If all this is starting to sound a bit defeatist, then consider something more uplifting. That bad guy with data might well come up against a good guy with data, but how much better for all the teachers whom they are trying to influence if what confronts them is credible and demonstrable experience? Let me give you an example; the aptly named Gini Coefficient.
This is a magical measure of national income frequently used by technocrats and researchers seeking to influence educational policymakers, and hence you. A country scores 0 when everybody has identical incomes and 1 when all the income goes to only one person. It stands at an average of 0.315 in Organisation for Economic Cooperation and Development countries, exceeding 0.4 in the US and Turkey and approaching 0.5 in Chile and Mexico. Putting aside the idea that such a measure is credibly calculated in nations as different as the UK and the US, never mind the UK and the United Arab Emirates, experience tells me that it is of no value whatsoever to any teacher working in a famous English public school, a local authority school, multi-academy trust or a village primary school with one class in Cumbria. It is irrelevant educationally.
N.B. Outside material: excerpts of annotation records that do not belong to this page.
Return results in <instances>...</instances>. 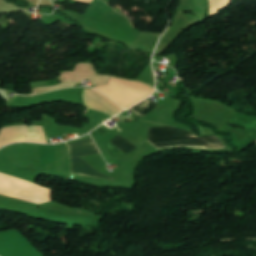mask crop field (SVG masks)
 Masks as SVG:
<instances>
[{
  "label": "crop field",
  "mask_w": 256,
  "mask_h": 256,
  "mask_svg": "<svg viewBox=\"0 0 256 256\" xmlns=\"http://www.w3.org/2000/svg\"><path fill=\"white\" fill-rule=\"evenodd\" d=\"M148 142L156 149L180 146L211 149L224 147L215 135L197 138L193 133L172 127L149 128Z\"/></svg>",
  "instance_id": "crop-field-1"
},
{
  "label": "crop field",
  "mask_w": 256,
  "mask_h": 256,
  "mask_svg": "<svg viewBox=\"0 0 256 256\" xmlns=\"http://www.w3.org/2000/svg\"><path fill=\"white\" fill-rule=\"evenodd\" d=\"M94 89L109 96L125 109L152 94L154 90L153 87L143 82L128 81L113 76L108 85L95 87Z\"/></svg>",
  "instance_id": "crop-field-2"
},
{
  "label": "crop field",
  "mask_w": 256,
  "mask_h": 256,
  "mask_svg": "<svg viewBox=\"0 0 256 256\" xmlns=\"http://www.w3.org/2000/svg\"><path fill=\"white\" fill-rule=\"evenodd\" d=\"M67 146L71 154L72 174L109 179V178H106L107 176L104 177L105 175L102 176L103 174L100 175L92 167L86 164L87 162L85 163L79 157V156L99 153L97 147L95 146L91 138L83 141L75 142L72 144H68Z\"/></svg>",
  "instance_id": "crop-field-3"
},
{
  "label": "crop field",
  "mask_w": 256,
  "mask_h": 256,
  "mask_svg": "<svg viewBox=\"0 0 256 256\" xmlns=\"http://www.w3.org/2000/svg\"><path fill=\"white\" fill-rule=\"evenodd\" d=\"M82 98L86 108L107 112L112 115L122 111L112 100L91 88L84 90Z\"/></svg>",
  "instance_id": "crop-field-4"
},
{
  "label": "crop field",
  "mask_w": 256,
  "mask_h": 256,
  "mask_svg": "<svg viewBox=\"0 0 256 256\" xmlns=\"http://www.w3.org/2000/svg\"><path fill=\"white\" fill-rule=\"evenodd\" d=\"M110 142L113 143L116 147H118L124 153L130 152L137 148L119 134L115 138H113Z\"/></svg>",
  "instance_id": "crop-field-5"
},
{
  "label": "crop field",
  "mask_w": 256,
  "mask_h": 256,
  "mask_svg": "<svg viewBox=\"0 0 256 256\" xmlns=\"http://www.w3.org/2000/svg\"><path fill=\"white\" fill-rule=\"evenodd\" d=\"M156 105H157V103L146 100L129 110L135 112L136 114H138L139 116L142 117L145 114L152 111L154 108H156Z\"/></svg>",
  "instance_id": "crop-field-6"
}]
</instances>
For as long as I can remember, most educational research has been conducted as though generic, pedagogical skills and behaviours were all that mattered. “A teacher is a teacher, no matter where or what they teach” has been the tacit assumption behind literally tons of research, as well as endless hours of conferences and CPD for decades.
Experience as a secondary school teacher, and as what I’m afraid I can only honestly term a “consultant” working in primary schools, has taught me that the two roles have precious few similarities of any significance. Conflating these two roles has probably done more to hinder school improvement internationally than any other single cause. A secondary school teacher who isn’t first and foremost a subject scholar is either on supply or is just another adult in the classroom. Don’t ask me what a primary teacher is because I don’t have the experience. I could hazard a guess, a bit like the bad guy with the data, but it wouldn’t be worth much.
Finally, looking back across that paradoxical landscape, my experienced eye as a teacher, a consultant, a school governor and a researcher tells me something that no amount of data dumped on my head is likely to dispel.
If government really believes what former education secretary Justine Greening said in 2017, that teachers are “the key agents of improvement across our system”, which led directly to the emphasis on curriculum and knowledge in schools and the early careers framework, then it will instruct teacher training bodies to build basic financial training and budgeting into every qualification and every trainee.
Nothing happens in a school without money, and whether educationally effective things happen or not depends entirely on how it is spent. The sooner a trainee teacher grasps that harsh reality, the better for them, the school they work in and the children they teach. There is no genie and schools don’t get three wishes.